NagiosXI dint triggered notification

Posted: Thu Apr 08, 2021 8:02 am
by apteancloud
Hi Team,

NagiosXI dint triggered notification on CPU load spike for one of our servers in Azure, As checked in Azure metrics we can see CPU utilization spiked up to 98%, and due to the CPU load spike, sever was hung for an hour and we had to reboot it. Please find the Nagios plugin we are using.

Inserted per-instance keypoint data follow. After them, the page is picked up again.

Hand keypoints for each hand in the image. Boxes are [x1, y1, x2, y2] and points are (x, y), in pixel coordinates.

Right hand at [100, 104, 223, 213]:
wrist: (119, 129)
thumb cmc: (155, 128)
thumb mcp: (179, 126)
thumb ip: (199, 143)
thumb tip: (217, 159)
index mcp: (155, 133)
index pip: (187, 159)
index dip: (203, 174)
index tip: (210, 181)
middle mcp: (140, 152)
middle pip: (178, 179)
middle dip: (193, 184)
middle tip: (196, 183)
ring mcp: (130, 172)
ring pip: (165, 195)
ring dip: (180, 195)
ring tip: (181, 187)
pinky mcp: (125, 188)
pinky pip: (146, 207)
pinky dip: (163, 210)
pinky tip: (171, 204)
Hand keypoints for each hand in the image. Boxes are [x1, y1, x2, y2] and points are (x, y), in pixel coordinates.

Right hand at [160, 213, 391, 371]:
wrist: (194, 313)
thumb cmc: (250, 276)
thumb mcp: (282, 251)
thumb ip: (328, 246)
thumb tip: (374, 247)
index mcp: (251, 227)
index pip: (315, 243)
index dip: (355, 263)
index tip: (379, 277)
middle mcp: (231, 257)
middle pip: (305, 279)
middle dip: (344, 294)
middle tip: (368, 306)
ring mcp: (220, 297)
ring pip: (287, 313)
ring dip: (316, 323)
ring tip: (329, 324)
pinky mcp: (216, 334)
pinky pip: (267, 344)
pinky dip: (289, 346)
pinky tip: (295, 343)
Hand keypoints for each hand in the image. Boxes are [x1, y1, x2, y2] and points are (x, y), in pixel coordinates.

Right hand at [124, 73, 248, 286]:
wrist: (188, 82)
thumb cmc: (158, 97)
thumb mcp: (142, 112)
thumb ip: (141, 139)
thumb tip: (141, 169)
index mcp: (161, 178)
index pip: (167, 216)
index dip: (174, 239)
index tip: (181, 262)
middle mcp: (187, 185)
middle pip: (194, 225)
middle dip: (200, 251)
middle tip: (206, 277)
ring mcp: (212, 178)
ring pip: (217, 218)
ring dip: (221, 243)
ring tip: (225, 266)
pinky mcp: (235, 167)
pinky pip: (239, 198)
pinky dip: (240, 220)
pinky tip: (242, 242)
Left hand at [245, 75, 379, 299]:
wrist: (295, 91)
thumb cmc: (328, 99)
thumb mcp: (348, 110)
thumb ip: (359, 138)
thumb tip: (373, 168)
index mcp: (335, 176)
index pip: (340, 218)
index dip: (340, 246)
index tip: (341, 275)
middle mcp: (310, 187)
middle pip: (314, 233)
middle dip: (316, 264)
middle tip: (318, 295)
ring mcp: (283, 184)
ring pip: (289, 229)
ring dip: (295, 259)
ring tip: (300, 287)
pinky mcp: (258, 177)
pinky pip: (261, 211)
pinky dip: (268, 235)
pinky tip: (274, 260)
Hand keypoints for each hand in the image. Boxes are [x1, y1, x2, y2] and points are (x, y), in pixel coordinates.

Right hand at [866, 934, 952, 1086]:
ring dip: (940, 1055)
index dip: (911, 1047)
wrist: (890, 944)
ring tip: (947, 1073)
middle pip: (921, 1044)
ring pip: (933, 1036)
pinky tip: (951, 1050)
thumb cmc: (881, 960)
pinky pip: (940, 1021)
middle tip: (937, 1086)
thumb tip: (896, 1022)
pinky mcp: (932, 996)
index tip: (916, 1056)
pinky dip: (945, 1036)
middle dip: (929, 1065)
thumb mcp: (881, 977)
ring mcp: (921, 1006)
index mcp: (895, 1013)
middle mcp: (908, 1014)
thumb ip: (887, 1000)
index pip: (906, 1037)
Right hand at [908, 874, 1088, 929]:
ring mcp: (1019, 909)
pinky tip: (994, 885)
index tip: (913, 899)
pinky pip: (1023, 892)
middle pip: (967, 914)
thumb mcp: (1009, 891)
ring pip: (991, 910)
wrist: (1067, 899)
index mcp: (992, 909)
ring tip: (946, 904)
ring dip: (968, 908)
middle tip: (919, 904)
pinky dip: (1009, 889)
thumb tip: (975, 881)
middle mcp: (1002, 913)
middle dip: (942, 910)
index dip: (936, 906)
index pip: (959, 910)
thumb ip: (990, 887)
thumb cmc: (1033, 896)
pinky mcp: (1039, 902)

The alert dint triggered on Nagios, at that particular time frame it was 17% in Nagios performance graph

Code: Select all

[nagios@NagiosXIAzPrd ~]$ /usr/local/nagios/libexec/check_nt -H 10.179.1.33 -p 12489 -s "sprt575" -v CPULOAD -l 15,85,90
CPU Load 3% (15 min average) | '15 min avg Load'=3%;85;90;0;100
Attached are both the Azure metric graph and Nagios Performance graph at the same time frame. Please check on this

PFA

Thanks in Advance

Re: NagiosXI dint triggered notification

Posted: Thu Apr 08, 2021 3:54 pm
by dchurch
How many CPU's are in the host?

Because the spike only reached ~20%, it seems to me that the load is being calculated by NSClient as being across all CPU's (absolute maximum being 100%) whereas I think your assumption was that it was that it would be in terms of individual CPU's, e.g. 100% for 1 CPU pegged, 200% for 2 CPU's pegged, etc.

You could try lowering the average time scale to, say 5 minutes, and decrease the check interval too. With a 15 minute average, the CPU would have to be pegged for 7 minutes straight to get the needle to move to 50%. So it would become -l 5,85,90

I'm not sure why the value is different between the Azure console and what Nagios captured. Perhaps NSClient is miscounting the CPU's? You could try decreasing the thresholds to 12% to work around this.

Really, though, NSClient (is deprecated, insecure, and hasn't been maintained since 2014. I'd consider replacing it with NCPA or NSClient++. You may have better results with NCPA, since I know that actually gives you an option to report on load averaged across CPU's, or summed.